Answers to this question will be determined by what anarchists mean by "politics" which is a weighty question unto itself. Some answers to that have been attempted here: http://anarchy101.org/324/is-anarchism-political
. To focus on the identity portion of the term:
Like dot, i tend to use the phrase as an unfavorable shorthand for certain approaches. These approaches tend to focus on a particular identity group to the (near) exclusion of other subjects for analysis, theory and practice. The epitome of identity political analysis views a specific form of oppression as the main oppression from which all others stem. It then becomes hard to arrive at coherent analysis of other forms of oppression. Even much of economic analysis can turn into identity politics in the form of fetishization of workers.
Of course, identity is important. First of all because it is socially enforced. Second because it is often internalized. For the foreseeable future people will continue to distinguish themselves based on all sorts of identity components, and our social experience will thus be informed by vast categories of wildly diverse individuals. There is useful information to be gleaned from the theorization about different identity groups to which people assign themselves or are assigned by others. There are tens of thousands of years of history based on identity concepts like Woman or Slave or Deviant.

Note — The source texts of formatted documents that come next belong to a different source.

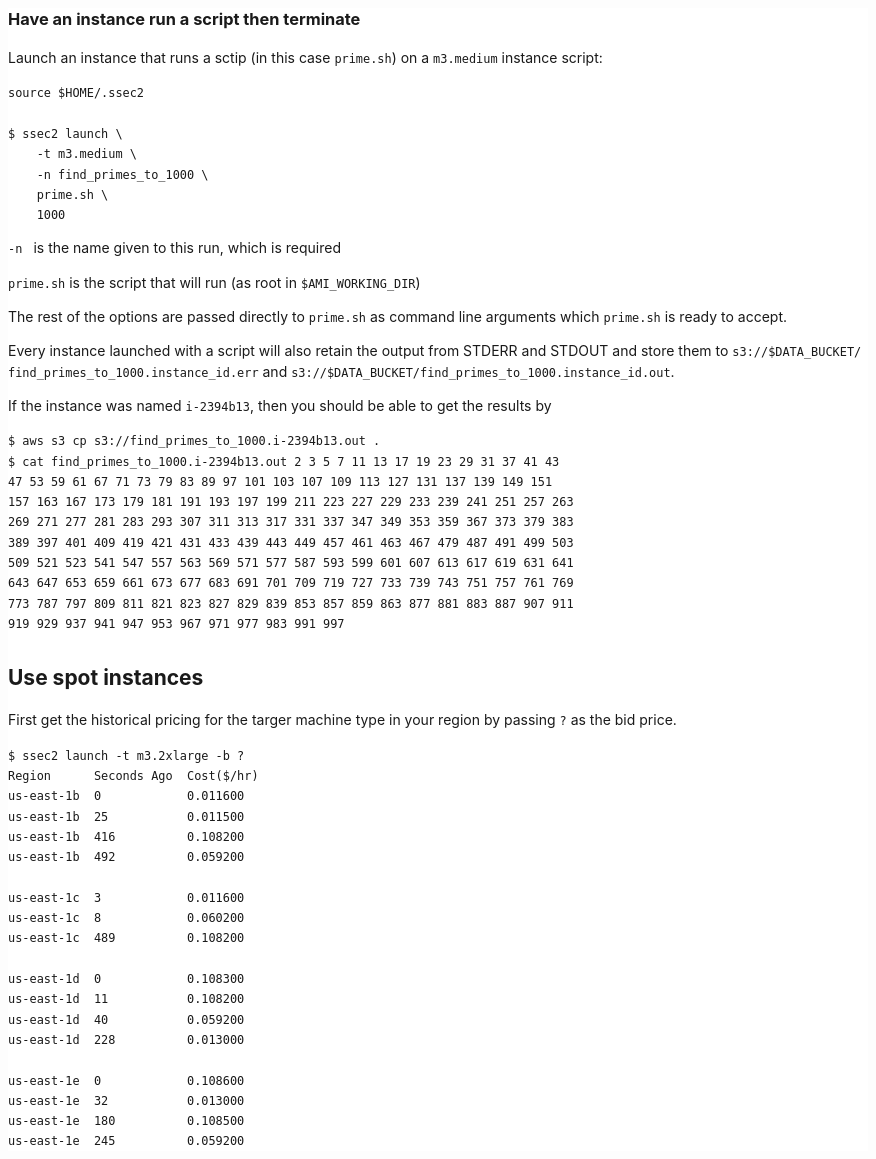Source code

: ### Have an instance run a script then terminate

Launch an instance that runs a sctip (in this case `prime.sh`)  on a `m3.medium` instance script:

```
source $HOME/.ssec2

$ ssec2 launch \
    -t m3.medium \
    -n find_primes_to_1000 \
    prime.sh \
    1000
```

`-n ` is the name given to this run, which is required

`prime.sh` is the script that will run (as root in `$AMI_WORKING_DIR`)

The rest of the options are passed directly to `prime.sh` as command line
arguments which `prime.sh` is ready to accept.

Every instance launched with a script will also retain the output from STDERR
and STDOUT and store them to
`s3://$DATA_BUCKET/find_primes_to_1000.instance_id.err` and
`s3://$DATA_BUCKET/find_primes_to_1000.instance_id.out`.

If the instance was named `i-2394b13`, then you should be able to get the
results by

```
$ aws s3 cp s3://find_primes_to_1000.i-2394b13.out .
$ cat find_primes_to_1000.i-2394b13.out 2 3 5 7 11 13 17 19 23 29 31 37 41 43
47 53 59 61 67 71 73 79 83 89 97 101 103 107 109 113 127 131 137 139 149 151
157 163 167 173 179 181 191 193 197 199 211 223 227 229 233 239 241 251 257 263
269 271 277 281 283 293 307 311 313 317 331 337 347 349 353 359 367 373 379 383
389 397 401 409 419 421 431 433 439 443 449 457 461 463 467 479 487 491 499 503
509 521 523 541 547 557 563 569 571 577 587 593 599 601 607 613 617 619 631 641
643 647 653 659 661 673 677 683 691 701 709 719 727 733 739 743 751 757 761 769
773 787 797 809 811 821 823 827 829 839 853 857 859 863 877 881 883 887 907 911
919 929 937 941 947 953 967 971 977 983 991 997
```

## Use spot instances
First get the historical pricing for the targer machine type in your region by passing `?` as the bid price.

```
$ ssec2 launch -t m3.2xlarge -b ?
Region      Seconds Ago  Cost($/hr)
us-east-1b  0            0.011600
us-east-1b  25           0.011500
us-east-1b  416          0.108200
us-east-1b  492          0.059200

us-east-1c  3            0.011600
us-east-1c  8            0.060200
us-east-1c  489          0.108200

us-east-1d  0            0.108300
us-east-1d  11           0.108200
us-east-1d  40           0.059200
us-east-1d  228          0.013000

us-east-1e  0            0.108600
us-east-1e  32           0.013000
us-east-1e  180          0.108500
us-east-1e  245          0.059200
```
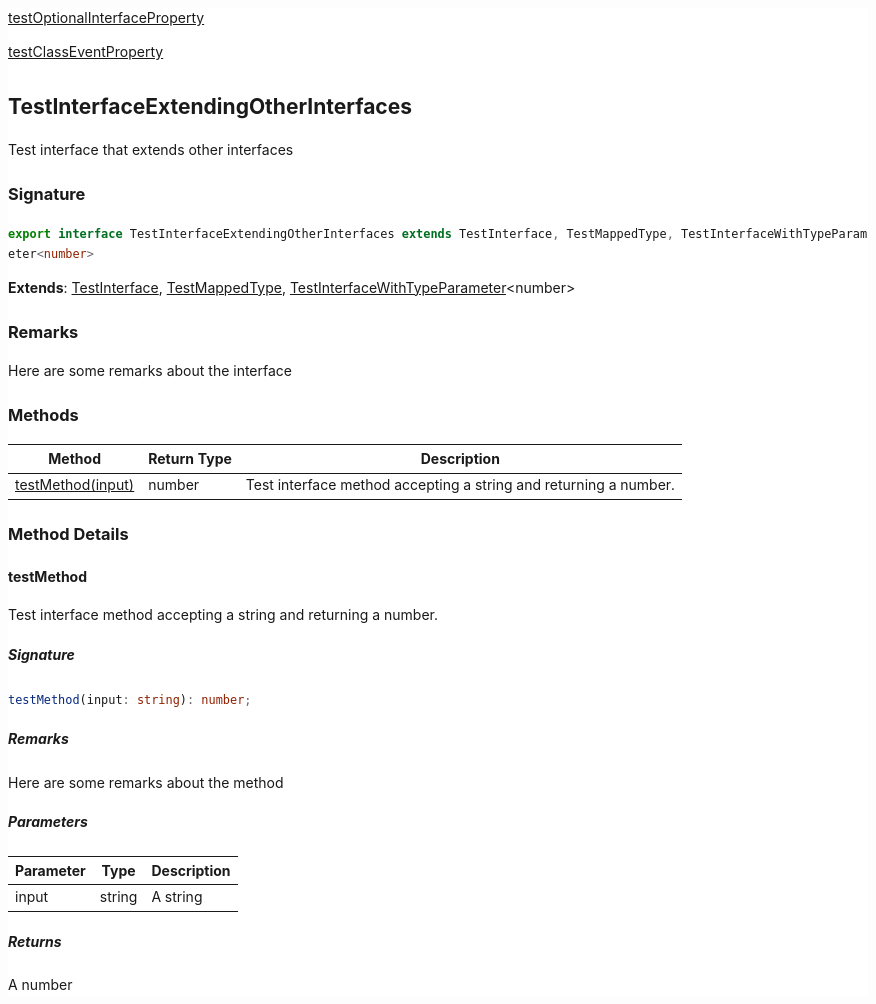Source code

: [testOptionalInterfaceProperty](docs/test-suite-a#testinterface-testoptionalinterfaceproperty-propertysignature)

[testClassEventProperty](docs/test-suite-a#testinterface-testclasseventproperty-propertysignature)

<h2 id="testinterfaceextendingotherinterfaces-interface">TestInterfaceExtendingOtherInterfaces</h2>

Test interface that extends other interfaces

<h3 id="testinterfaceextendingotherinterfaces-signature">Signature</h3>

```typescript
export interface TestInterfaceExtendingOtherInterfaces extends TestInterface, TestMappedType, TestInterfaceWithTypeParameter<number>
```

**Extends**: [TestInterface](docs/test-suite-a#testinterface-interface), [TestMappedType](docs/test-suite-a#testmappedtype-typealias), [TestInterfaceWithTypeParameter](docs/test-suite-a#testinterfacewithtypeparameter-interface)\<number>

<h3 id="testinterfaceextendingotherinterfaces-remarks">Remarks</h3>

Here are some remarks about the interface

### Methods

| Method | Return Type | Description |
| - | - | - |
| [testMethod(input)](docs/test-suite-a#testinterfaceextendingotherinterfaces-testmethod-methodsignature) | number | Test interface method accepting a string and returning a number. |

### Method Details

<h4 id="testinterfaceextendingotherinterfaces-testmethod-methodsignature">testMethod</h4>

Test interface method accepting a string and returning a number.

<h5 id="testmethod-signature">Signature</h5>

```typescript
testMethod(input: string): number;
```

<h5 id="testmethod-remarks">Remarks</h5>

Here are some remarks about the method

<h5 id="testmethod-parameters">Parameters</h5>

| Parameter | Type | Description |
| - | - | - |
| input | string | A string |

<h5 id="testmethod-returns">Returns</h5>

A number
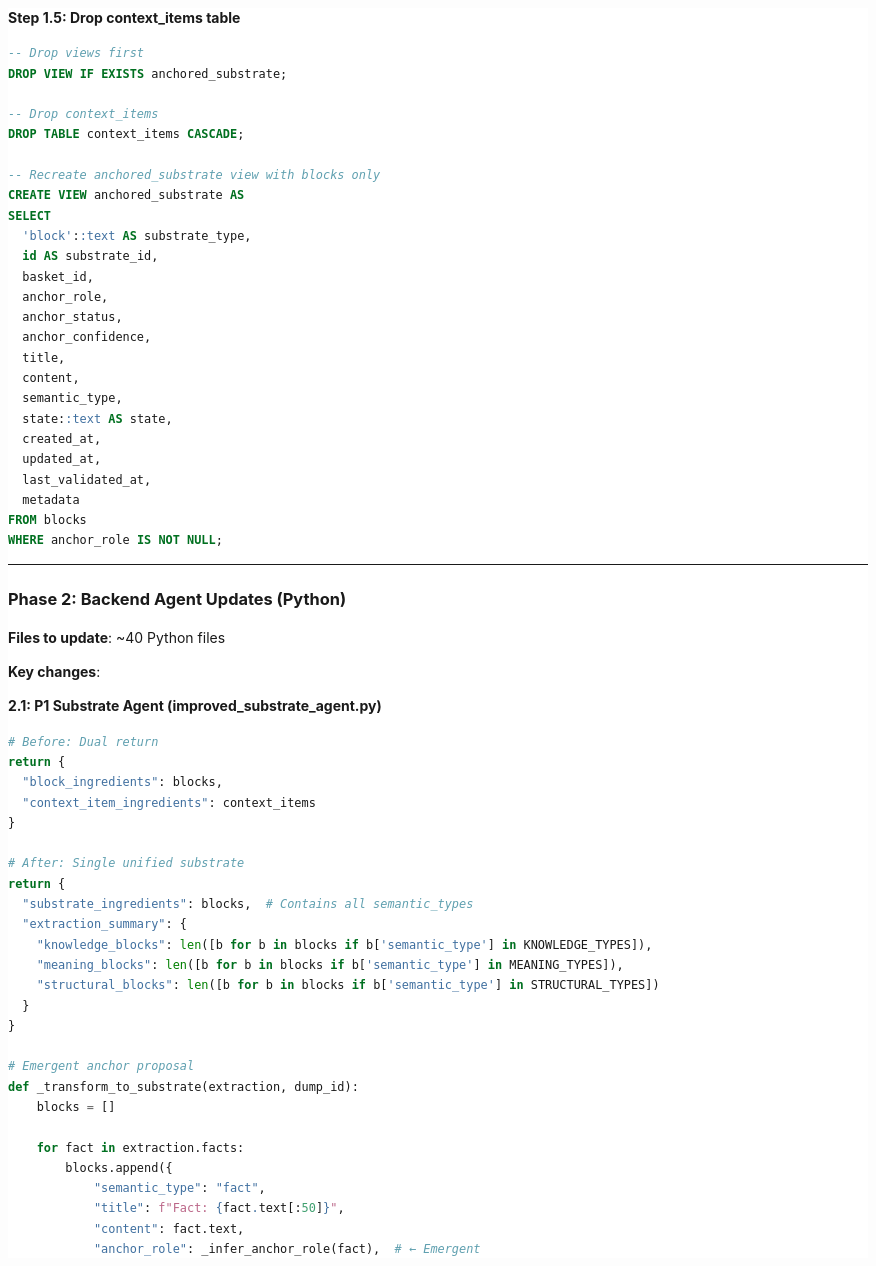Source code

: **Step 1.5: Drop context_items table**
```sql
-- Drop views first
DROP VIEW IF EXISTS anchored_substrate;

-- Drop context_items
DROP TABLE context_items CASCADE;

-- Recreate anchored_substrate view with blocks only
CREATE VIEW anchored_substrate AS
SELECT
  'block'::text AS substrate_type,
  id AS substrate_id,
  basket_id,
  anchor_role,
  anchor_status,
  anchor_confidence,
  title,
  content,
  semantic_type,
  state::text AS state,
  created_at,
  updated_at,
  last_validated_at,
  metadata
FROM blocks
WHERE anchor_role IS NOT NULL;
```

---

### Phase 2: Backend Agent Updates (Python)

**Files to update**: ~40 Python files

**Key changes**:

**2.1: P1 Substrate Agent (improved_substrate_agent.py)**

```python
# Before: Dual return
return {
  "block_ingredients": blocks,
  "context_item_ingredients": context_items
}

# After: Single unified substrate
return {
  "substrate_ingredients": blocks,  # Contains all semantic_types
  "extraction_summary": {
    "knowledge_blocks": len([b for b in blocks if b['semantic_type'] in KNOWLEDGE_TYPES]),
    "meaning_blocks": len([b for b in blocks if b['semantic_type'] in MEANING_TYPES]),
    "structural_blocks": len([b for b in blocks if b['semantic_type'] in STRUCTURAL_TYPES])
  }
}

# Emergent anchor proposal
def _transform_to_substrate(extraction, dump_id):
    blocks = []

    for fact in extraction.facts:
        blocks.append({
            "semantic_type": "fact",
            "title": f"Fact: {fact.text[:50]}",
            "content": fact.text,
            "anchor_role": _infer_anchor_role(fact),  # ← Emergent
```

Even if it is desirable to move away from using such stock categories for the individuals that compose society, these concepts are highly embedded in the culture and are therefore important touchstones in any good analysis.
It is when we submit to essentialist thinking about these groups that we limit the potential for our own identity-creation. For my whole life i have taken it for granted that because i have certain sex characteristics, i am a man. Everyone i have ever encountered has treated me like a man (or boy), and yet there has always been some nagging doubt. It is only recently that i am able to express that, though i am easily categorizable biologically, that i have no affinity to any gender identity. Though i now understand this, i am still stuck in a society that wants to pigeon-hole me in the male gender. This is just as disconcerting coming from leftist feminists as from aggressive men.
So as an alternative to the extremes of identity politics and attempted identity-blindness i try to understand peoples' own self-identity constructions.